Brendon McQueen: We just saw the kind of impact this platform could have on the larger, studen tloan crisis. On the consumer side, you can only have incremental consumer change. You can have that consumer increase their payment by five percent a month, which is great and very powerful, but if you can get their employer to contribute real money on top of your existing payment, the impact is just tremendous. To put that into context, an average person with loans comes out of school, can save three or four years on their student loan payoff horizon. If you take a big company, say someone that has 10,000 employees, and assume that 20 percent of them have student loans, that 2000 times four years, which literally saves 8,000 years worth of student loan payments for those employees. That's incredibly powerful.

How has the reception to this been on the employer side?

Brendon McQueen: It's been surprisingly strong. We have just under a hundred clients now, and we just launched in April. Some of those companies have been insanely huge. The employee reception has been almost miraculous, and the employees love this. Companies don't have to educate their employees on why they would want to pay off their loans, they just get it, and they love it. It's been amazing.

What is driving those companies to adopt your program for their employees?

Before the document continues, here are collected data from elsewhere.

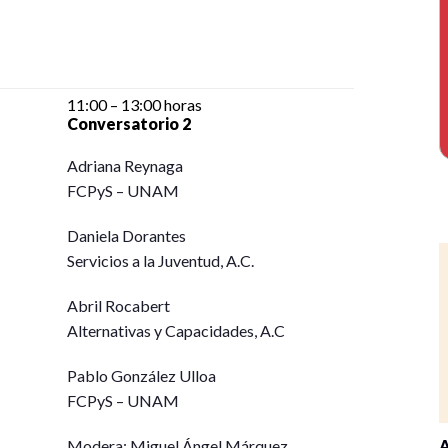
11:00 – 13:00 horas
Conversatorio 2
Adriana Reynaga
FCPyS – UNAM
Daniela Dorantes
Servicios a la Juventud, A.C.
Abril Rocabert
Alternativas y Capacidades, A.C
Pablo González Ulloa
FCPyS – UNAM
Modera: Miguel Ángel Márquez
A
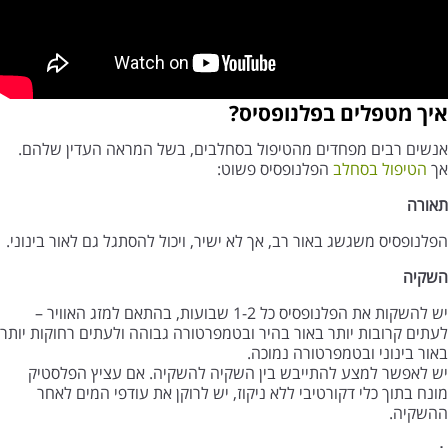
איך מטפלים בפלנופסיס?
אנשים רבים מפחדים מהטיפול בסחלבים, בשל המראה העדין שלהם.
אך
הטיפול בסחלב
הפלנופסיס פשוט:
תאורה
הפלנופסיס משגשג באור רב, אך לא ישיר, ויכול להסתגל גם לאור בינוני.
השקיה
יש להשקות את הפלנופסיס כל 1-2 שבועות, בהתאם למזג האוויר –
לעתים קרובות יותר באור בהיר ובטמפרטורה גבוהה ולעתים רחוקות יותר
באור בינוני ובטמפרטורה נמוכה.
יש לאפשר למצע להתייבש בין השקיה להשקיה. אם עציץ הפלסטיק
מונח בתוך כלי דקורטיבי ללא ניקוז, יש לרוקן את עודפי המים לאחר
ההשקיה.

Brendon McQueen: That's a great question. This program helps them support their hires, and helps them hire competitive. It's a very competitive hiring atmosphere, and we're bringing something new to the table that a candidate presumably has a lot of interest in. It's a great value proposition. On top of that, there is a big use case around employee retention. Because the employer contribution is ongoing, every month, the idea is that you will have less employee turnover, because you are helping them solve a pain they have, every month. The third thing, is around employee engagement. The moment an employer rolls this program out, the people who have students loans now say—hey, my employer and I are on the same page. We have an alliance here now, and hence I can be more engaged at work.

What's next for you?

Brendon McQueen: It's still early days, but the traction so far is astounding. I'm 100 percent focused on our company having a significant impact on the overarching student loan crisis. Plus I'm having my first kid!

Wow, a new kid and a new startup—how has that been?

Brendon McQueen: Anyone who has had kids knows it obviously introduces some challenges. But, I think the other side of the coin, is that having kids and a company like this is a great point of inspiration. At a startup, you have to work hard, but knowing that you're doing it for your kids certainly helps, at least for me.

Thanks, and good luck on both the startup and the new kid!